Langkah ini dilakukan melalui operasi rutin, pengawasan wilayah, hingga pengetatan profiling sejak tahap pengajuan visa.
Hal itu disampaikan Pelaksana Tugas (Plt) Direktur Jenderal Imigrasi, Yuldi Yusman saat menanggapi pertanyaan awak media dalam konferensi pers Imigrasi Bongkar Sindikat Love Scamming Internasional di Tangerang, 27 WNA diamankan.

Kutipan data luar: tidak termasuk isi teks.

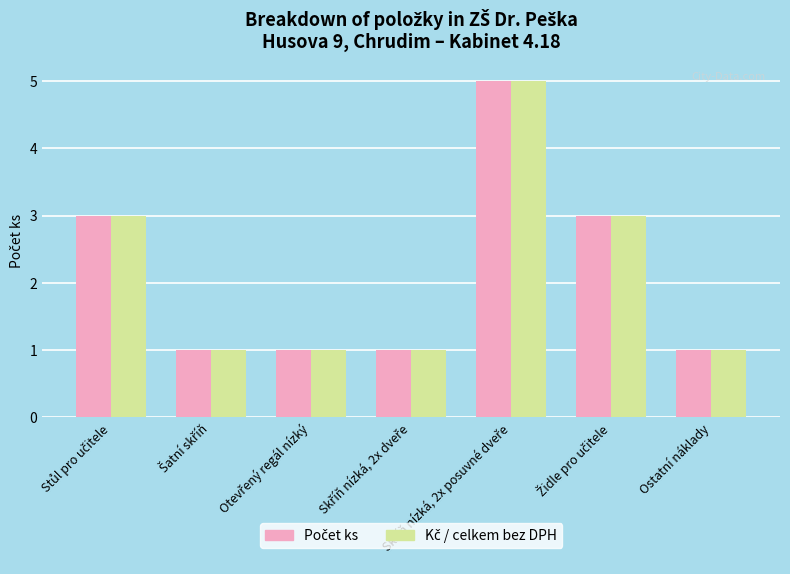

The Kč / celkem bez DPH series shows 1 at Skříň nízká, 2x dveře. True or false?

True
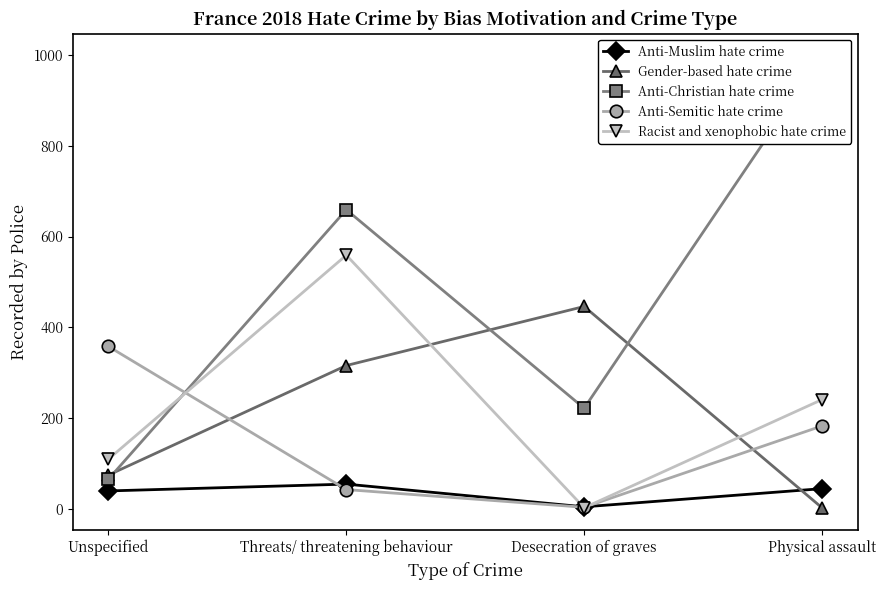

What is the smallest value displayed?

3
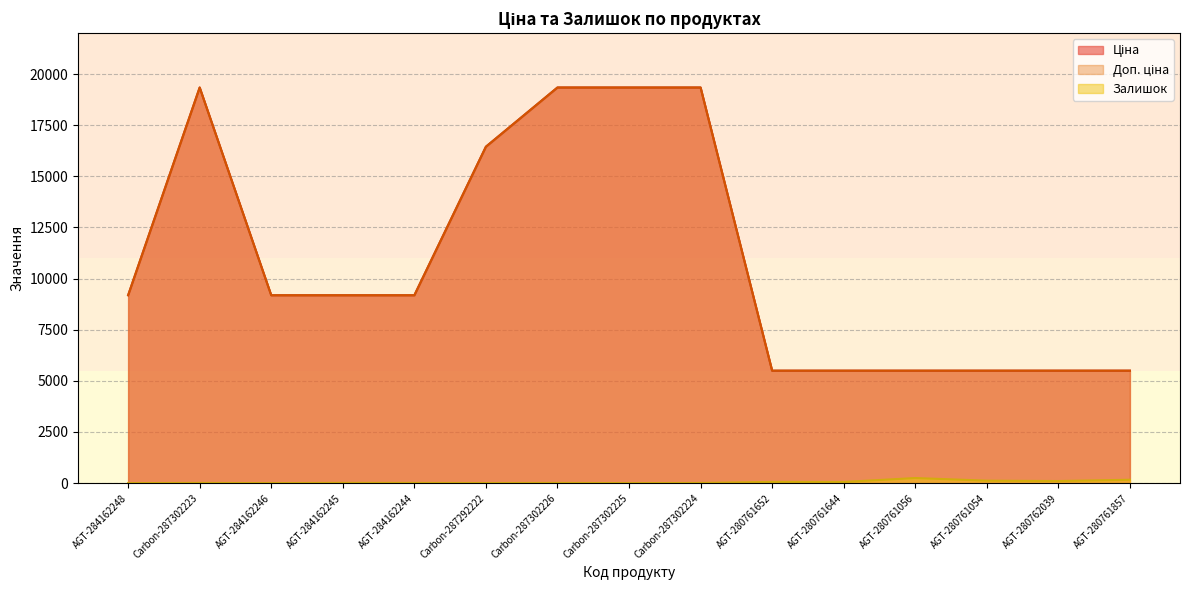

Where does the Ціна series first go above 9185?

AGT-284162248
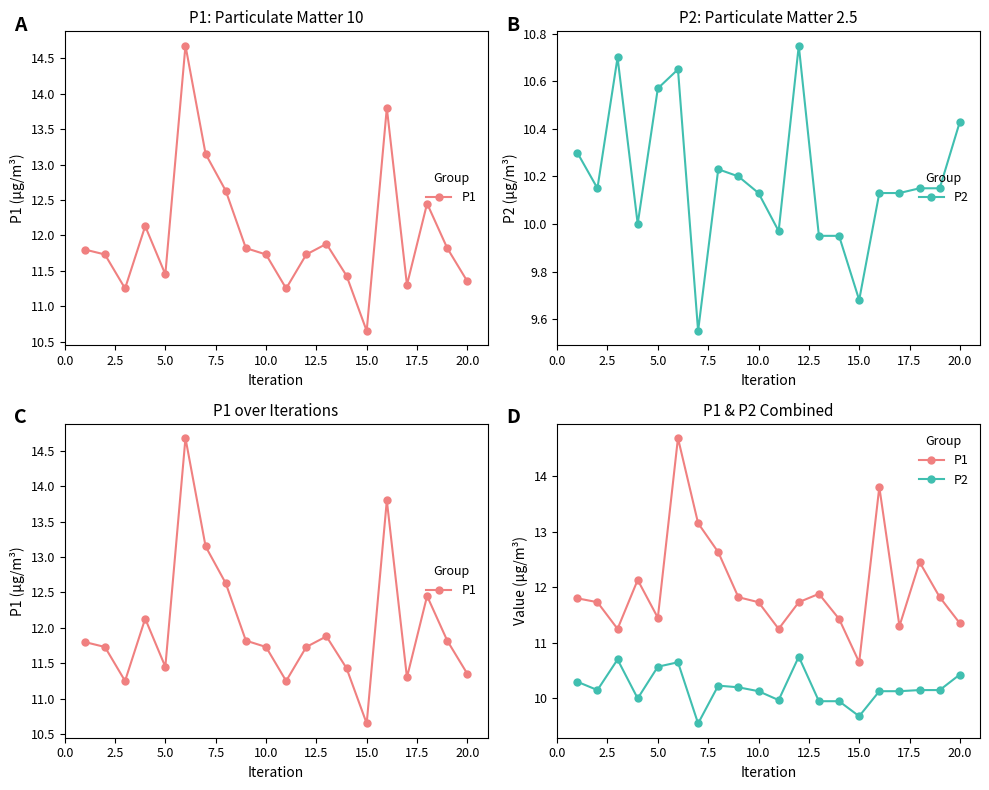

Count the number of categories in the chart.

20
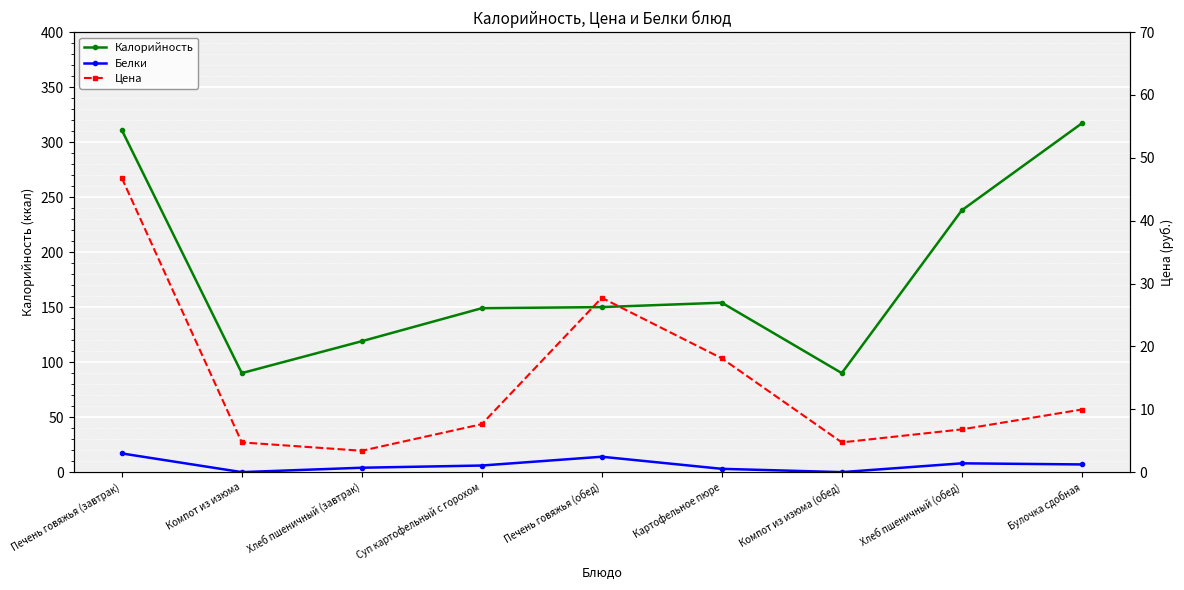

Where is the first local minimum for Белки?

Компот из изюма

"Anggota kami selalu melakukan operasi rutin, dari tingkat direktorat hingga wilayah. Dalam pengungkapan kasus ini, kami juga dibantu oleh rekan-rekan yang memberikan informasi awal terkait adanya kegiatan love scamming," kata Yuldi dalam konferensi pers kepada wartawan termasuk tvrinews.com di Gedung Ditjen Imigrasi, Jakarta Selatan, Senin, 19 Januari 2026.

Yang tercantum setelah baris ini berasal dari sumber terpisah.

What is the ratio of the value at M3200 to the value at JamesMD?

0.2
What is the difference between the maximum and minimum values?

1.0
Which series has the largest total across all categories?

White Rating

Menurut Yuldi, para pelaku love scamming kerap beroperasi secara tertutup di rumah-rumah atau kawasan perumahan elit, sehingga Imigrasi memfokuskan pengawasan di wilayah pemukiman yang banyak dihuni WNA. Pendataan WNA yang tinggal di kawasan tersebut menjadi langkah penting untuk mendeteksi potensi aktivitas mencurigakan.

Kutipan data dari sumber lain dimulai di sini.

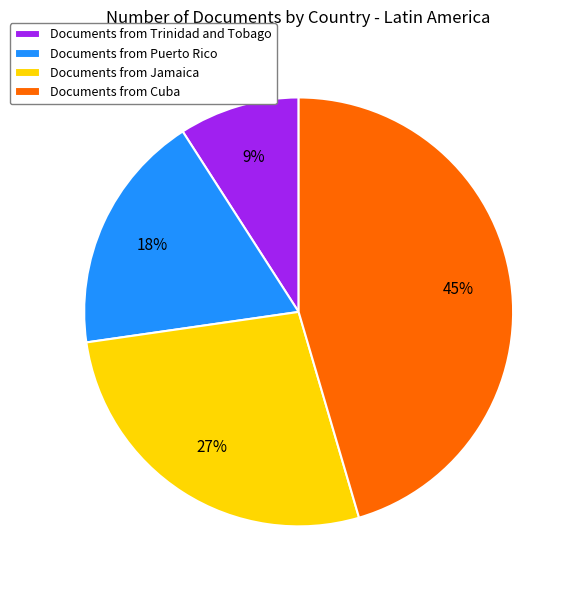

Which has a higher value, Documents from Jamaica or Documents from Cuba?

Documents from Cuba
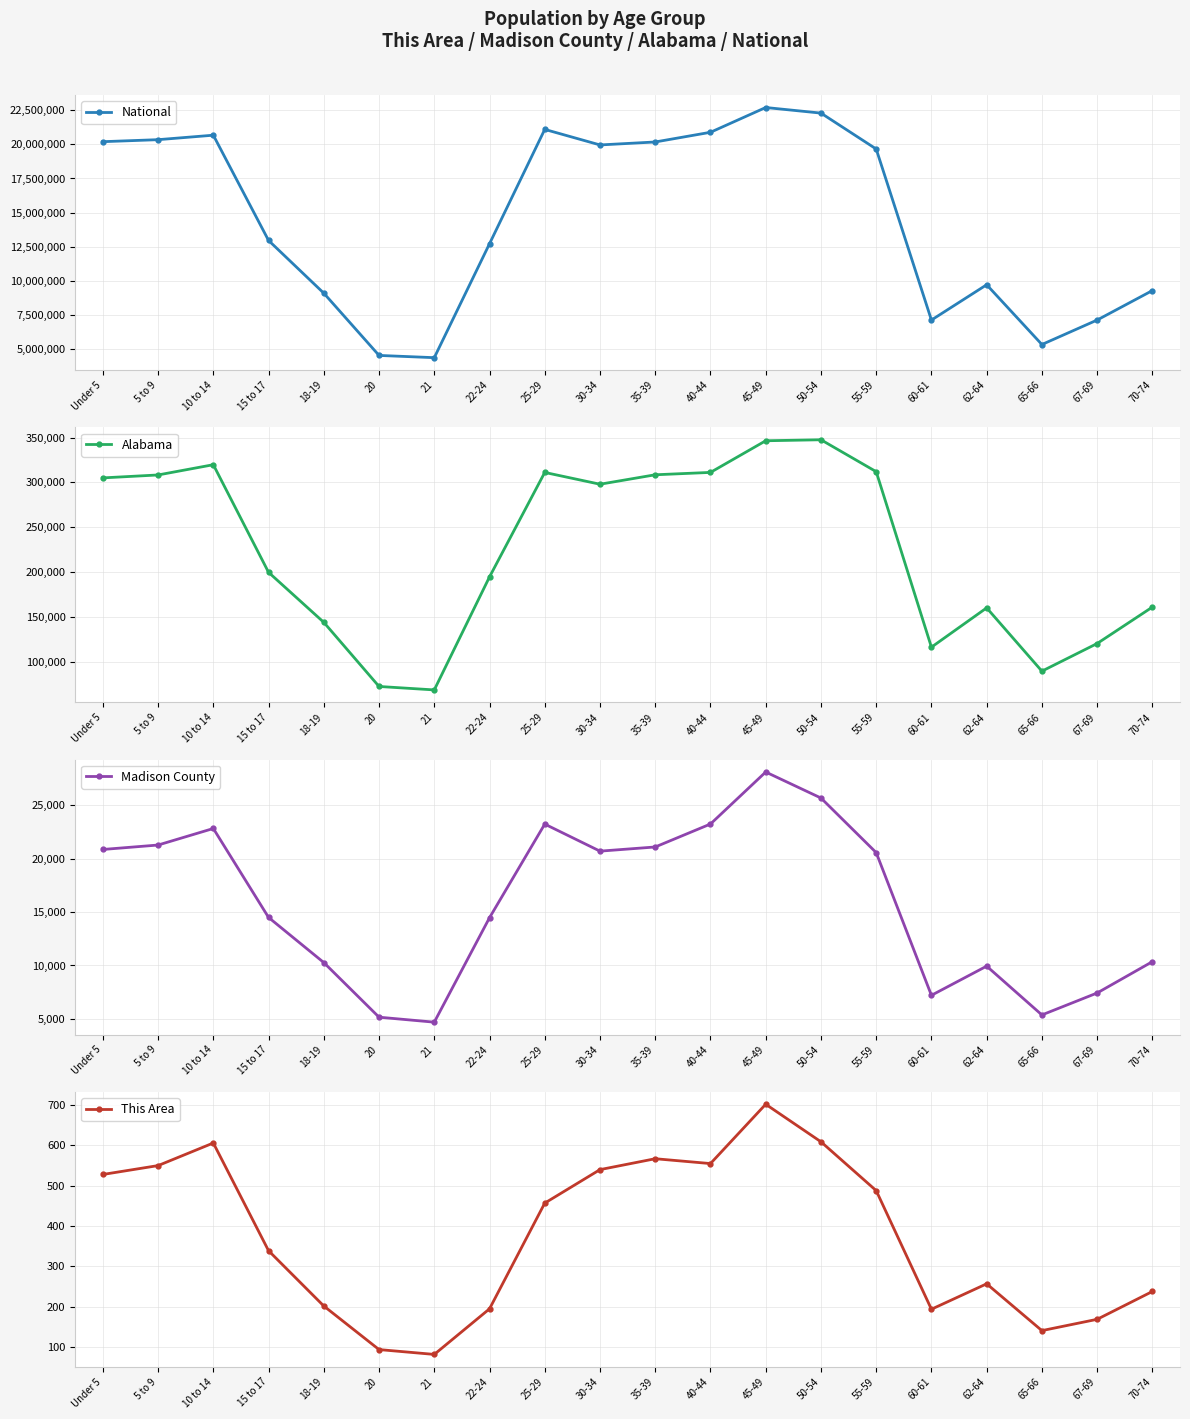

What is the approximate value of Madison County at 45-49?

28126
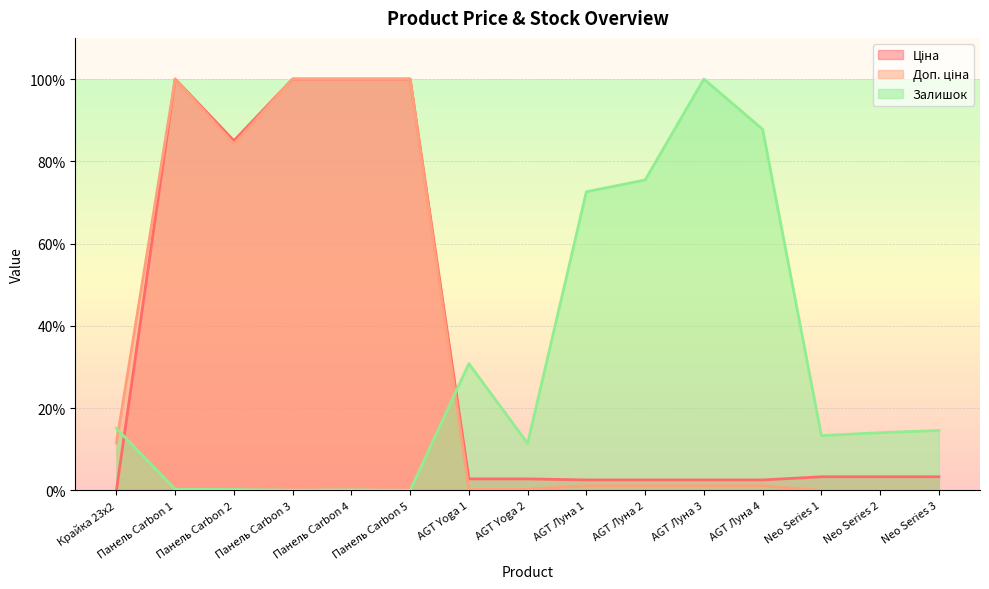

Does the chart have visible grid lines?

Yes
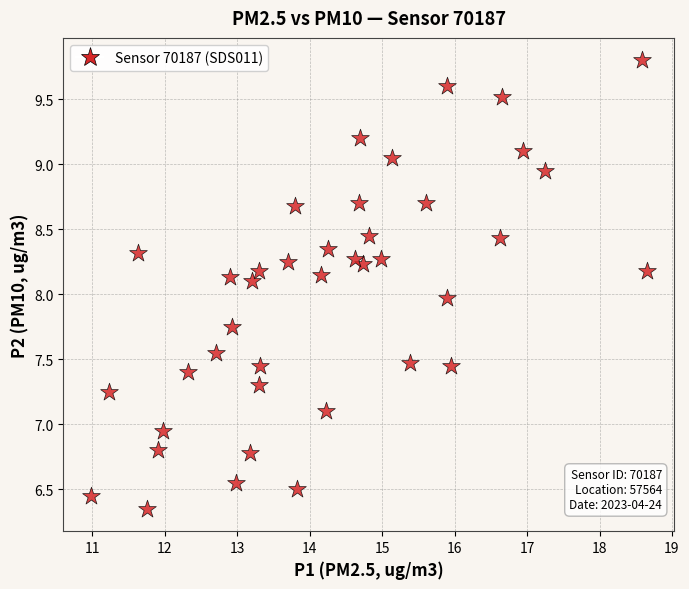

What is the range of X values (max minus min)?

7.7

"Beberapa kasus yang kami ungkap selalu berada di wilayah pemukiman. Karena itu kami lakukan operasi dan pengawasan dengan mengutamakan daerah-daerah tersebut," ujarnya.
Dalam upaya deteksi dini, Imigrasi juga melakukan penggalangan informasi dengan pihak keamanan dan petugas keamanan lingkungan (security). Pola aktivitas pelaku menjadi salah satu indikator awal, seperti jarang keluar rumah dan melakukan pemesanan makanan dalam jumlah besar secara berulang.
"Biasanya mereka jarang keluar rumah, lalu pengiriman gojek atau gofood bisa sampai 30–40 porsi sekali kirim. Dari informasi-informasi seperti ini, kami bisa melakukan pendekatan ke pihak security untuk mendeteksi indikasi awal," jelasnya.
Selain pengawasan di lapangan, Yuldi menegaskan pencegahan juga dilakukan sejak tahap awal pengajuan visa. Imigrasi menerapkan profiling ketat terhadap setiap WNA sebelum visa diterbitkan.
"Pada saat pengajuan visa, kami sudah melakukan profiling. Kalau tujuan ke Indonesia tidak jelas, tidak ada sponsor, atau tidak bisa menjelaskan bekerja di mana, maka visanya tidak akan kami keluarkan," tegasnya.
Menurut Yuldi, selektivitas ini menjadi kunci agar hanya WNA yang memiliki tujuan jelas, patuh hukum, dan membawa manfaat yang dapat masuk dan berkegiatan di Indonesia.
"Dari pintu gerbang sebelum mereka masuk, kami sudah lakukan penyaringan. Ini bagian dari komitmen kami untuk mencegah kejahatan siber dan menjaga kedaulatan negara," ungkapnya.